Without unrolling / nested loops, the best option is probably
如果没有展开/嵌套循环,最好的选择可能就是
pcmpeqb -> vector of 0 or 0xFF elements
psadbw -> two 64bit sums of (0*no_matches + 0xFF*matches)
paddq -> accumulate the psadbw result in a vector accumulator
#outside the loop:
horizontal sum
divide the result by 255
If you don't have a lot of register pressure in your loop, psadbw
against a vector of 0x7f
instead of all-zero.
如果循环中没有很多寄存器压力,则psadbw对应的向量为0x7f而不是全零。
-
psadbw(0x00, set1(0x7f))
=>sum += 0x7f
-
psadbw(0xff, set1(0x7f))
=>sum += 0x80
psadbw(0x00,set1(0x7f))=> sum + = 0x7f
psadbw(0xff,set1(0x7f))=> sum + = 0x80
So instead of dividing by 255 (which the compiler should do efficiently without an actual div
), you just have to subtract n * 0x7f
, where n
is the number of elements.
因此,不是除以255(编译器应该在没有实际div的情况下有效地执行),而是必须减去n * 0x7f,其中n是元素的数量。
Also note that paddq
is slow on pre-Nehalem, and Atom, so you could use paddd
(_mm_add_epi32
) if you don't expect 128 * the count to ever overflow a 32bit integer.

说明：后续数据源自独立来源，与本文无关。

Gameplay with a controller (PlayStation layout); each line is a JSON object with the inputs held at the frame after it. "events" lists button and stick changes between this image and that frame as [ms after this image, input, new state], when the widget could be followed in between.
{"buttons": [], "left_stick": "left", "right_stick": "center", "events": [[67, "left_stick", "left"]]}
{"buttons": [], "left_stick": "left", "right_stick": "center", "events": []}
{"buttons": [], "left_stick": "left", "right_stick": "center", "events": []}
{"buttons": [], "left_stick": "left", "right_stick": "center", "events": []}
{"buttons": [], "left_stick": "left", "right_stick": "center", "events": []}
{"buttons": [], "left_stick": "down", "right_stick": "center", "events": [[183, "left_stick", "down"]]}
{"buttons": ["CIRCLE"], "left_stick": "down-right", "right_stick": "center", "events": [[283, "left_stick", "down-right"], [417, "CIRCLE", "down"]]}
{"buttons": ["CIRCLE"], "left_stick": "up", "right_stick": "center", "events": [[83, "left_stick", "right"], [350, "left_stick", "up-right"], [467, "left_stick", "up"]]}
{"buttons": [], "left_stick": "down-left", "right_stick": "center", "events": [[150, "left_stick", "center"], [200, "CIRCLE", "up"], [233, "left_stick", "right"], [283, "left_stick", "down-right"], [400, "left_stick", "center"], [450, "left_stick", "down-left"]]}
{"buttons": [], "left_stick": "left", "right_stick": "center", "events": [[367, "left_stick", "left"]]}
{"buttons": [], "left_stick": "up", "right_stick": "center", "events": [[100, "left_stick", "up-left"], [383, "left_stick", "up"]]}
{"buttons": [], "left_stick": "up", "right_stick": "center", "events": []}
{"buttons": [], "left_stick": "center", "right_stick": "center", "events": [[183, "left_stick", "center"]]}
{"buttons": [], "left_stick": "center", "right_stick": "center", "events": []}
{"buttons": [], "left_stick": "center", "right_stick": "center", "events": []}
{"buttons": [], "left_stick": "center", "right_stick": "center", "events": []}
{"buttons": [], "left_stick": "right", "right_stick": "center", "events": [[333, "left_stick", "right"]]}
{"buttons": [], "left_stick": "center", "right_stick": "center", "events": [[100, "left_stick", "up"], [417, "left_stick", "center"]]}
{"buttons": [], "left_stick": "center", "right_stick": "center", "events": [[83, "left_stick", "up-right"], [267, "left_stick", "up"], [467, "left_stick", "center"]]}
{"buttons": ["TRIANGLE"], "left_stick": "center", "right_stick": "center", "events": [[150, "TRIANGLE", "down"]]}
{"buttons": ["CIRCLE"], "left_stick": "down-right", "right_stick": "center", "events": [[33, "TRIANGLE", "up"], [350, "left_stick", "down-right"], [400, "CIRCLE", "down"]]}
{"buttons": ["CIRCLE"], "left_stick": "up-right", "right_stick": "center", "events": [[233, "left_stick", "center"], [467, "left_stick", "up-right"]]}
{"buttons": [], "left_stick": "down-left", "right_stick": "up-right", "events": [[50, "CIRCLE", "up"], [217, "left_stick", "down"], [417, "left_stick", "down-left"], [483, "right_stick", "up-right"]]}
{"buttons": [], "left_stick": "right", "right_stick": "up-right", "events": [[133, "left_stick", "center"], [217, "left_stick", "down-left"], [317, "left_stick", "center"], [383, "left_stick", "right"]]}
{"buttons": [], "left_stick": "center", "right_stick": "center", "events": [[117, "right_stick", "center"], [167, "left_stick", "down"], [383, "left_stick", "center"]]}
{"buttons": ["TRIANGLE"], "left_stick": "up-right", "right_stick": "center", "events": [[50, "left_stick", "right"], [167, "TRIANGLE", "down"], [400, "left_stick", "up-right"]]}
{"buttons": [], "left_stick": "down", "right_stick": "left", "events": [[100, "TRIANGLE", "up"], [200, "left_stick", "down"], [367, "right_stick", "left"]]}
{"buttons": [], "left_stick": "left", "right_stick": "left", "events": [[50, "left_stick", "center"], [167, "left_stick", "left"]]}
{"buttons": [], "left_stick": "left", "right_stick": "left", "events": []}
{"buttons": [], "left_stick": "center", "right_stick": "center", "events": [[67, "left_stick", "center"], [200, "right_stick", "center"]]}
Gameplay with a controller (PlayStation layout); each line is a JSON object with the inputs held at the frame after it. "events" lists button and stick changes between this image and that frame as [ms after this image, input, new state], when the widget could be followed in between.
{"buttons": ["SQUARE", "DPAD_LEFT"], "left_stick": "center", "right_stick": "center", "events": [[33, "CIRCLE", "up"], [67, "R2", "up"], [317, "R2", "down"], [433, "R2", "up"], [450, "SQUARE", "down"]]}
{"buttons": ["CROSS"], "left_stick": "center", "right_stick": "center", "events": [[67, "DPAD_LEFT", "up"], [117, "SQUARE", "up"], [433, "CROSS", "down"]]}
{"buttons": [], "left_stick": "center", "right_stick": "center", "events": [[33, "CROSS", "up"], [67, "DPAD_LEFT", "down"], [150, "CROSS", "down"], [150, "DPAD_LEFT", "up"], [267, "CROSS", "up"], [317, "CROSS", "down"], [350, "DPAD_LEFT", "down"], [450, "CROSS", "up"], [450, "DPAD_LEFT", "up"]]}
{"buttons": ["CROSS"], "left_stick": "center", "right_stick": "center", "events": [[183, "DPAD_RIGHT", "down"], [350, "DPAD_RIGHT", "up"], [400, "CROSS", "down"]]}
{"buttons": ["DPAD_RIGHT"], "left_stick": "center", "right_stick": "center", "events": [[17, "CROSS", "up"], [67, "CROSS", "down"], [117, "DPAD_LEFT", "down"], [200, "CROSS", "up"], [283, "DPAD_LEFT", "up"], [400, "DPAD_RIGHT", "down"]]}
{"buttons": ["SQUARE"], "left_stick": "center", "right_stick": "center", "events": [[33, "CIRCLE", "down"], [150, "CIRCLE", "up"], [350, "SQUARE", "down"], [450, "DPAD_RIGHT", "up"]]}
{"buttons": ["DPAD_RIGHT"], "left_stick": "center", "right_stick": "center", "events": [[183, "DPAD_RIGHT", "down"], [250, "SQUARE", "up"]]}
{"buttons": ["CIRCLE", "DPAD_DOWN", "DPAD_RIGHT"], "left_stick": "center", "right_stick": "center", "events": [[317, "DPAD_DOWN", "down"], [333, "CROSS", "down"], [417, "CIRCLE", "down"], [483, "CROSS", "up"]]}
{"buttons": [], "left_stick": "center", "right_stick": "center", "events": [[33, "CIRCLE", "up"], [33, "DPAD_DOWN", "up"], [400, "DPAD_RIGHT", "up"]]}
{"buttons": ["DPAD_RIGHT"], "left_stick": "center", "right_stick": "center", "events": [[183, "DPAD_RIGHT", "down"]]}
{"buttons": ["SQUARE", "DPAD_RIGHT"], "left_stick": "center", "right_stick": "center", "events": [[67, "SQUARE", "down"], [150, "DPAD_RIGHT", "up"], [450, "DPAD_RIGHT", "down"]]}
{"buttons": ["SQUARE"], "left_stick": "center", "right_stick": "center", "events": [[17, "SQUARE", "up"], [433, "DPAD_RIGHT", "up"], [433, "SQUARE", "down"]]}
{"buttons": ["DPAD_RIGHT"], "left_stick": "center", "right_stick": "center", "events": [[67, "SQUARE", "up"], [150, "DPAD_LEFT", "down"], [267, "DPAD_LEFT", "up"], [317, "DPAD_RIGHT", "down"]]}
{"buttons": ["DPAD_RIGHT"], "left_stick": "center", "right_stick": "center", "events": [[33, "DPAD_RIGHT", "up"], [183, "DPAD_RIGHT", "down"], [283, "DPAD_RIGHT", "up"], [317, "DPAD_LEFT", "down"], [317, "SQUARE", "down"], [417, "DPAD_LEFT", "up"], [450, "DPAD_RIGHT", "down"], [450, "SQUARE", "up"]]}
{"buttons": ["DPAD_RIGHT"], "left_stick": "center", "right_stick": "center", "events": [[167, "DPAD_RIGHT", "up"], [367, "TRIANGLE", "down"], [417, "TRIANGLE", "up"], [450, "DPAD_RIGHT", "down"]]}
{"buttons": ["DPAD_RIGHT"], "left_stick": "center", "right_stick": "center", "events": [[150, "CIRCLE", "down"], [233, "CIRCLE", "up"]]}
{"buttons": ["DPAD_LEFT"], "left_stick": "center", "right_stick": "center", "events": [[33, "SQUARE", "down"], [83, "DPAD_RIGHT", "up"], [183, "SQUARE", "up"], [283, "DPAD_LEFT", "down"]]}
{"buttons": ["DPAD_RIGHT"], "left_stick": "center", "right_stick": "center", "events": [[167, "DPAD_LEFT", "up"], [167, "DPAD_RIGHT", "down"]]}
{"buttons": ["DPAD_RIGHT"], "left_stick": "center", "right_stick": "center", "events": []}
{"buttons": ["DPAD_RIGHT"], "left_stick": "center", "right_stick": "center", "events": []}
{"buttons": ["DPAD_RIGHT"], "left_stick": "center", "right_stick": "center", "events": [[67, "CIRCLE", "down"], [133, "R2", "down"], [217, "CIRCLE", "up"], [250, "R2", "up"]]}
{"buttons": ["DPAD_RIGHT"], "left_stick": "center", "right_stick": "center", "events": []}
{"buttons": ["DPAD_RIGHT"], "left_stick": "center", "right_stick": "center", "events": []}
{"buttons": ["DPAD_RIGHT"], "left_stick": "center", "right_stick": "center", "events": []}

另请注意,在Nehalem和Atom之前paddq速度很慢,因此如果您不希望128 *计数溢出32位整数,则可以使用paddd(_mm_add_epi32)。
This compares very well with the Paul R's pcmpeqb
/ 2x punpck
/ 2x pmaddwd
/ 2x paddw
.
这与Paul R的pcmpeqb / 2x punpck / 2x pmaddwd / 2x paddw非常相似。
#4
1
The integer comparison in SSE produces bytes that either all zeros or all ones. If you want to count, you first need to right shift (not arithmetic) the comparison result by 7, then add to the result vector. At the end, you still need to reduce the result vector by summing its elements. This reduction has to be done in scalar code, or with a sequence of add/shifts. Usually this part is not worth troubling with.
SSE中的整数比较产生全部为零或全部为1的字节。如果要计数,首先需要右移(不算术)比较结果7,然后添加到结果向量。最后,您仍然需要通过对其元素求和来减少结果向量。这种减少必须在标量代码中完成,或者通过一系列添加/移位来完成。通常这部分不值得麻烦。